Après l’annulation in extremis du sommet censé sceller la liaison des marchés carbone britannique et européen, Londres et Bruxelles ont renoué le contact le 17 août à l’occasion d’une rencontre technique. Les deux parties visent toujours une signature avant la fin de l’année 2026, sans pour autant fixer de date.
Le 17 août 2026, le nouveau ministre britannique chargé des relations avec l’UE, Hamish Falconer, a rencontré à Londres son homologue irlandais Thomas Byrne. Une réunion technique en apparence, mais qui marque la première étape visible de la relance d’un dossier à l’arrêt depuis un mois et demi : la liaison entre les systèmes d’échange de quotas d’émission (ETS) britannique et européen. Les deux camps se disent déterminés à tenir, avant la fin de l’année, le sommet UE-Royaume-Uni censé acter cet accord.

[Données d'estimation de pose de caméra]

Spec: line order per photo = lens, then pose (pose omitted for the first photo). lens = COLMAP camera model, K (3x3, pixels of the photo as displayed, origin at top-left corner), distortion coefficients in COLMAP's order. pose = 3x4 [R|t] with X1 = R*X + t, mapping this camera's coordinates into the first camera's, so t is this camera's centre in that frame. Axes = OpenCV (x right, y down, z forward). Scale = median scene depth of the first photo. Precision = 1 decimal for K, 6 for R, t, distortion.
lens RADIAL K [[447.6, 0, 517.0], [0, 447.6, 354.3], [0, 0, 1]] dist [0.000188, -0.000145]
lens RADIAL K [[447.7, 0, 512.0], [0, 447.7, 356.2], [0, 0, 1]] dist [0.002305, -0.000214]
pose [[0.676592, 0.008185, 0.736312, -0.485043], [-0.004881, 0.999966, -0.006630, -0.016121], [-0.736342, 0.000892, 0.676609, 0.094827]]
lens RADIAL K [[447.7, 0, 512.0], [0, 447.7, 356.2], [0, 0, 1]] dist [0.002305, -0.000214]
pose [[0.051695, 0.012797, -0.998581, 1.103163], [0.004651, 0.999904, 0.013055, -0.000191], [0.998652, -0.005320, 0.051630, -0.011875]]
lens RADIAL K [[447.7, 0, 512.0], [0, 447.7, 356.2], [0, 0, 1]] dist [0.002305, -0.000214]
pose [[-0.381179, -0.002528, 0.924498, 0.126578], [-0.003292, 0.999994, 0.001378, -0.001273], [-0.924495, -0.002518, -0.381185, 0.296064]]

*Énoncé détaillé*: Comment se poursuit le texte sur la liaison des marchés carbone britannique et européen ? Rédigez la suite à partir de sa dernière phrase.

*Réponse*:
Le rendez-vous, plusieurs fois reporté, devait finalement se tenir le 22 juillet. Il a été annulé après l’annonce de la démission de Keir Starmer, quelques jours avant l’échéance. Le président du Conseil européen, António Costa, a préféré reporter la rencontre sans nouvelle date, le temps que Londres se dote d’un chef de gouvernement garantissant la continuité du processus. Andy Burnham, ancien maire du Grand Manchester, lui a succédé le 20 juillet. Son positionnement vis-à-vis de l’UE reste encore difficile à lire pour Bruxelles.
Ce que l’accord doit résoudre
Depuis le Brexit, Londres et Bruxelles opèrent des marchés carbone séparés, aux prix parfois très divergents. L’entrée en vigueur en 2026 du mécanisme d’ajustement carbone aux frontières (CBAM) a durci l’enjeu : sans accord de liaison, les exportateurs britanniques risquent de payer intégralement cette charge, un coût estimé à 800 millions de livres d’ici 2030. L’accord envisagé permettrait la reconnaissance mutuelle des quotas et, à terme, une exemption réciproque des mécanismes d’ajustement frontalier.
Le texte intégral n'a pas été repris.